**What you have to do:**
When you reach the line that holds "информационный характер и предназначены для", start copying exactly and keep going through the final line of the data, leaving out pictures.

↓

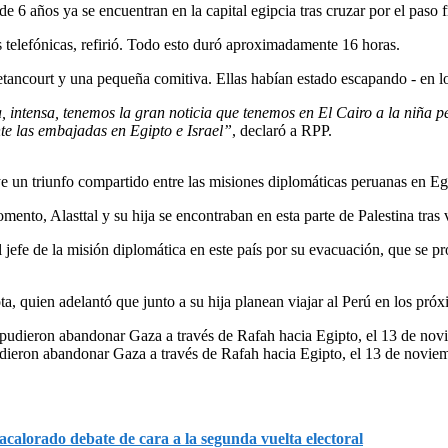
 6 años ya se encuentran en la capital egipcia tras cruzar por el paso 
 telefónicas, refirió. Todo esto duró aproximadamente 16 horas.
etancourt y una pequeña comitiva. Ellas habían estado escapando - en l
 intensa, tenemos la gran noticia que tenemos en El Cairo a la niña p
te las embajadas en Egipto e Israel”
, declaró a RPP.
 un triunfo compartido entre las misiones diplomáticas peruanas en Egi
mento, Alasttal y su hija se encontraban en esta parte de Palestina tras vi
jefe de la misión diplomática en este país por su evacuación, que se pr
ta, quien adelantó que junto a su hija planean viajar al Perú en los próx
pudieron abandonar Gaza a través de Rafah hacia Egipto, el 13 de novi
calorado debate de cara a la segunda vuelta electoral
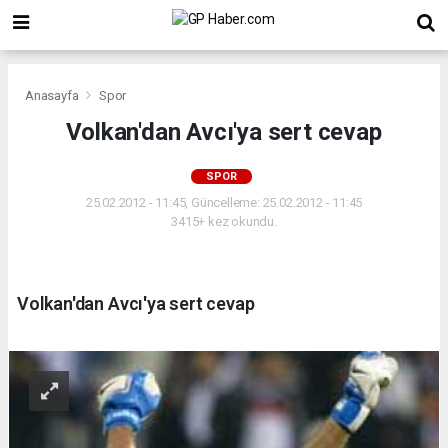
Anasayfa
Spor
Volkan'dan Avcı'ya sert cevap
SPOR
25.02.2012 - 11:45, Güncelleme: 25.02.2012 - 11:45
3415+ kez okundu.
Volkan'dan Avcı'ya sert cevap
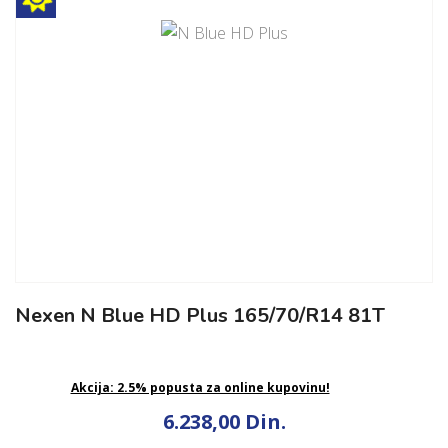
Nexen N Blue HD Plus 165/70/R14 81T
Akcija: 2.5% popusta za online kupovinu!
6.238,00 Din.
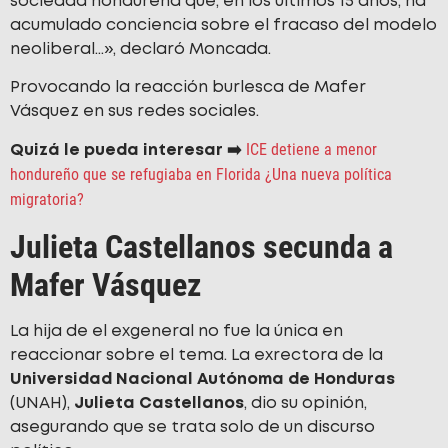
sociedad hondureña que, en los últimos 15 años, ha
acumulado conciencia sobre el fracaso del modelo
neoliberal…», declaró Moncada.
Provocando la reacción burlesca de Mafer
Vásquez en sus redes sociales.
ICE detiene a menor
Quizá le pueda interesar ➡️
hondureño que se refugiaba en Florida ¿Una nueva política
migratoria?
Julieta Castellanos secunda a
Mafer Vásquez
La hija de el exgeneral no fue la única en
reaccionar sobre el tema. La exrectora de la
Universidad Nacional Autónoma de Honduras
(UNAH),
Julieta Castellanos
, dio su opinión,
asegurando que se trata solo de un discurso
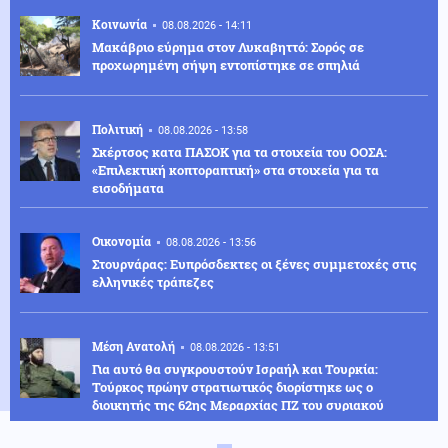
Κοινωνία
08.08.2026 - 14:11
Μακάβριο εύρημα στον Λυκαβηττό: Σορός σε
προχωρημένη σήψη εντοπίστηκε σε σπηλιά
Πολιτική
08.08.2026 - 13:58
Σκέρτσος κατα ΠΑΣΟΚ για τα στοιχεία του ΟΟΣΑ:
«Επιλεκτική κοπτοραπτική» στα στοιχεία για τα
εισοδήματα
Οικονομία
08.08.2026 - 13:56
Στουρνάρας: Ευπρόσδεκτες οι ξένες συμμετοχές στις
ελληνικές τράπεζες
Μέση Ανατολή
08.08.2026 - 13:51
Για αυτό θα συγκρουστούν Ισραήλ και Τουρκία:
Τούρκος πρώην στρατιωτικός διορίστηκε ως ο
διοικητής της 62ης Μεραρχίας ΠΖ του συριακού
στρατού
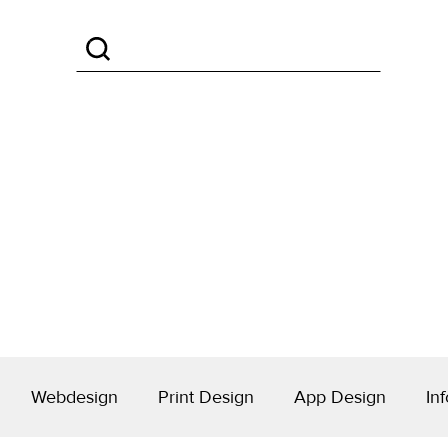
Webdesign
Print Design
App Design
Inf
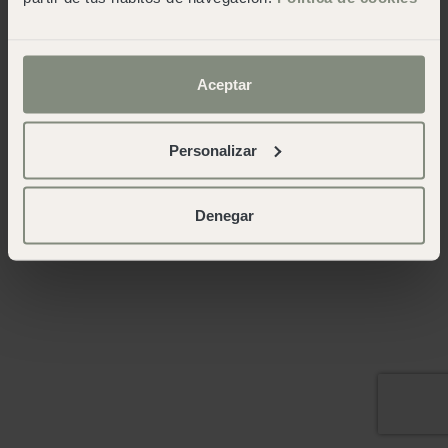
Aceptar
Personalizar
Denegar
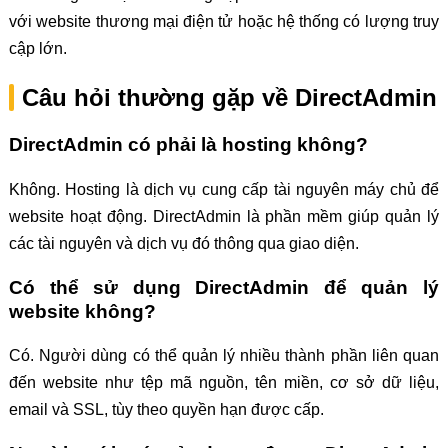
với website thương mại điện tử hoặc hệ thống có lượng truy
cập lớn.
Câu hỏi thường gặp về DirectAdmin
DirectAdmin có phải là hosting không?
Không. Hosting là dịch vụ cung cấp tài nguyên máy chủ để
website hoạt động. DirectAdmin là phần mềm giúp quản lý
các tài nguyên và dịch vụ đó thông qua giao diện.
Có thể sử dụng DirectAdmin để quản lý
website không?
Có. Người dùng có thể quản lý nhiều thành phần liên quan
đến website như tệp mã nguồn, tên miền, cơ sở dữ liệu,
email và SSL, tùy theo quyền hạn được cấp.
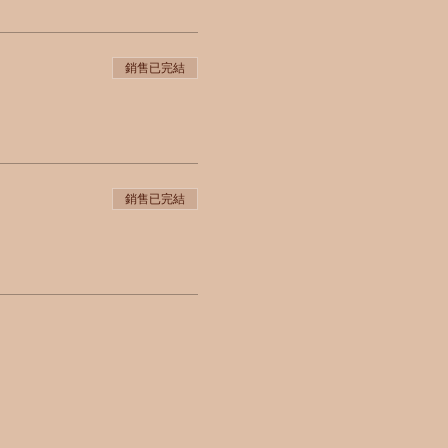
銷售已完結
銷售已完結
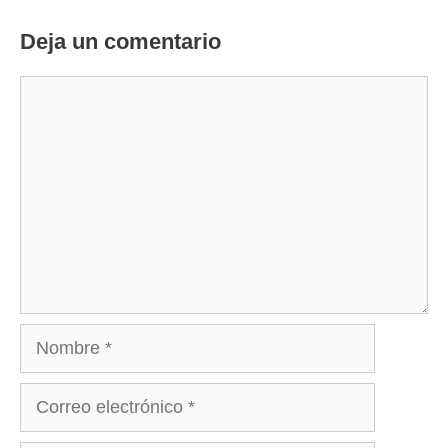
Deja un comentario
Comentario
Nombre
Correo
electrónico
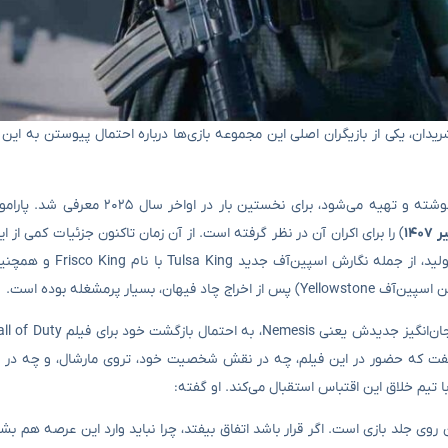
ت اقتباس سینمایی Call of Duty به قلم تیلور شریدان، یکی از بازیگران اصلی این مجموعه بازی‌ها درباره احتمال پیوستن 
این فیلم که توسط تیلور شریدان و کارگردان پیتر برگ به طور مشترک نوشته و تهیه می‌ش
) را برای اکران آن در نظر گرفته است. از آن زمان تاکنون جزئیات کمی از ا
شده است، چرا که شریدان با فهرست بلندبالایی از نمایش‌های در
ی ۶ و ۷ Black Ops حضور داشته است، گفت که حضور در این فیلم، چه در نقش شخصیت خود، تروی مارشال، و
ا تیم خلاق این اقتباس استقبال می‌کند. او گفته:
ی جلد بازی است. اگر قرار باشد اتفاق بیفتد، چرا نباید وارد این عرصه هم بش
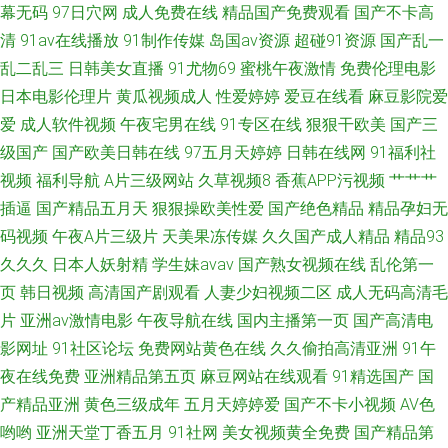
幕无码
97日穴网
成人免费在线
精品国产免费观看
国产不卡高
清
91av在线播放
91制作传媒
岛国av资源
超碰91资源
国产乱一
乱二乱三
日韩美女直播
91尤物69
蜜桃午夜激情
免费伦理电影
日本电影伦理片
黄瓜视频成人
性爱婷婷
爱豆在线看
麻豆影院爱
爱
成人软件视频
午夜宅男在线
91专区在线
狠狠干欧美
国产三
级国产
国产欧美日韩在线
97五月天婷婷
日韩在线网
91福利社
视频
福利导航
A片三级网站
久草视频8
香蕉APP污视频
艹艹艹
插逼
国产精品五月天
狠狠操欧美性爱
国产绝色精品
精品孕妇无
码视频
午夜A片三级片
天美果冻传媒
久久国产成人精品
精品93
久久久
日本人妖射精
学生妹avav
国产熟女视频在线
乱伦第一
页
韩日视频
高清国产剧观看
人妻少妇视频二区
成人无码高清毛
片
亚洲av激情电影
午夜导航在线
国内主播第一页
国产高清电
影网址
91社区论坛
免费网站黄色在线
久久偷拍高清亚洲
91午
夜在线免费
亚洲精品第五页
麻豆网站在线观看
91精选国产
国
产精品亚洲
黄色三级成年
五月天婷婷爱
国产不卡小视频
AV色
哟哟
亚洲天堂丁香五月
91社网
美女视频黄全免费
国产精品第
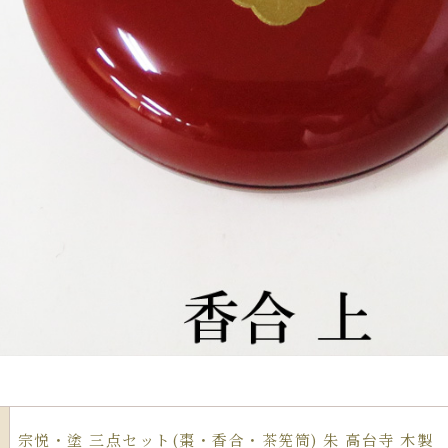
宗悦・塗 三点セット(棗・香合・茶筅筒) 朱 高台寺 木製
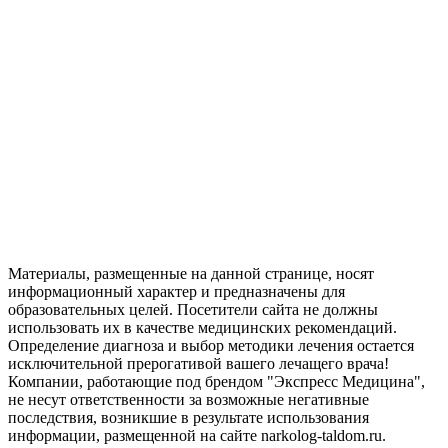
Материалы, размещенные на данной странице, носят
информационный характер и предназначены для
образовательных целей. Посетители сайта не должны
использовать их в качестве медицинских рекомендаций.
Определение диагноза и выбор методики лечения остается
исключительной прерогативой вашего лечащего врача!
Компании, работающие под брендом "Экспресс Медицина",
не несут ответственности за возможные негативные
последствия, возникшие в результате использования
информации, размещенной на сайте narkolog-taldom.ru.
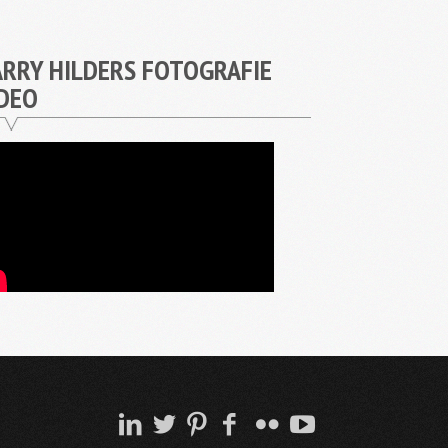
RRY HILDERS FOTOGRAFIE
DEO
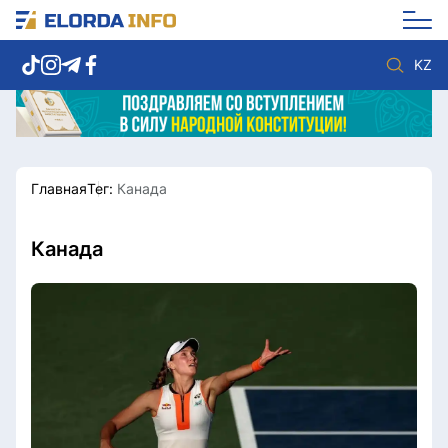
KZ
Главная
Тег:
Канада
Новости столицы
Политика
Социум
Экономика
Спорт
Культура
Канада
Разное
Мнение
Видео
Мир
Послание
Служба Комплаенс
Этический кодекс
Служу стране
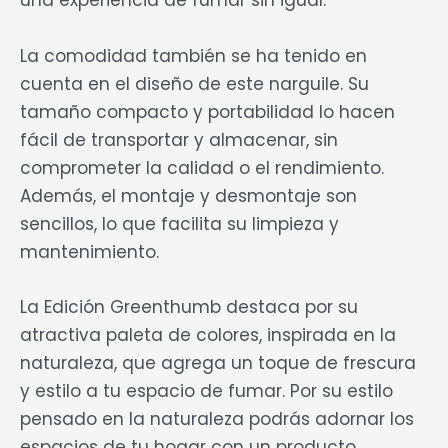
una experiencia de fumar sin igual.
La comodidad también se ha tenido en
cuenta en el diseño de este narguile. Su
tamaño compacto y portabilidad lo hacen
fácil de transportar y almacenar, sin
comprometer la calidad o el rendimiento.
Además, el montaje y desmontaje son
sencillos, lo que facilita su limpieza y
mantenimiento.
La Edición Greenthumb destaca por su
atractiva paleta de colores, inspirada en la
naturaleza, que agrega un toque de frescura
y estilo a tu espacio de fumar. Por su estilo
pensado en la naturaleza podrás adornar los
espacios de tu hogar con un producto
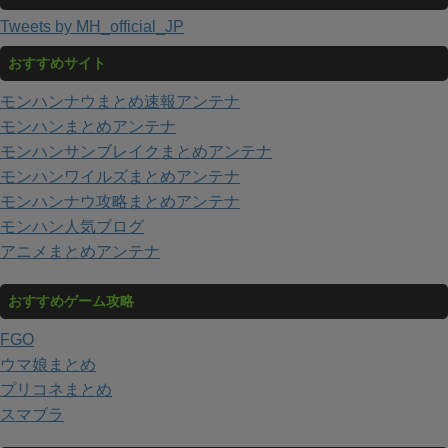
Tweets by MH_official_JP
おすすめサイト
モンハンナウまとめ速報アンテナ
モンハンまとめアンテナ
モンハンサンブレイクまとめアンテナ
モンハンワイルズまとめアンテナ
モンハンナウ攻略まとめアンテナ
モンハン人気ブログ
アニメまとめアンテナ
おすすめゲーム攻略
FGO
ウマ娘まとめ
プリコネまとめ
スマブラ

↑

**Solved problem:**
информационный характер и предназначены для
образовательных целей. Посетители сайта не должны
использовать их в качестве медицинских рекомендаций.
Определение диагноза и выбор методики лечения остается
исключительной прерогативой вашего лечащего врача!
Компании, работающие под брендом "Экспресс Медицина",
не несут ответственности за возможные негативные
последствия, возникшие в результате использования
информации, размещенной на сайте narkolog-taldom.ru.
RRY HILDERS FOTOGRAFIE
DEO
KZ
Главная
Тег:
Канада
Новости столицы
Политика
Социум
Экономика
Спорт
Культура
Канада
Разное
Мнение
Видео
Мир
Послание
Служба Комплаенс
Этический кодекс
Служу стране
una experiencia de fumar sin igual.
La comodidad también se ha tenido en
cuenta en el diseño de este narguile. Su
tamaño compacto y portabilidad lo hacen
fácil de transportar y almacenar, sin
comprometer la calidad o el rendimiento.
Además, el montaje y desmontaje son
sencillos, lo que facilita su limpieza y
mantenimiento.
La Edición Greenthumb destaca por su
atractiva paleta de colores, inspirada en la
naturaleza, que agrega un toque de frescura
y estilo a tu espacio de fumar. Por su estilo
pensado en la naturaleza podrás adornar los
espacios de tu hogar con un producto
Tweets by MH_official_JP
おすすめサイト
モンハンナウまとめ速報アンテナ
モンハンまとめアンテナ
モンハンサンブレイクまとめアンテナ
モンハンワイルズまとめアンテナ
モンハンナウ攻略まとめアンテナ
モンハン人気ブログ
アニメまとめアンテナ
おすすめゲーム攻略
FGO
ウマ娘まとめ
プリコネまとめ
スマブラ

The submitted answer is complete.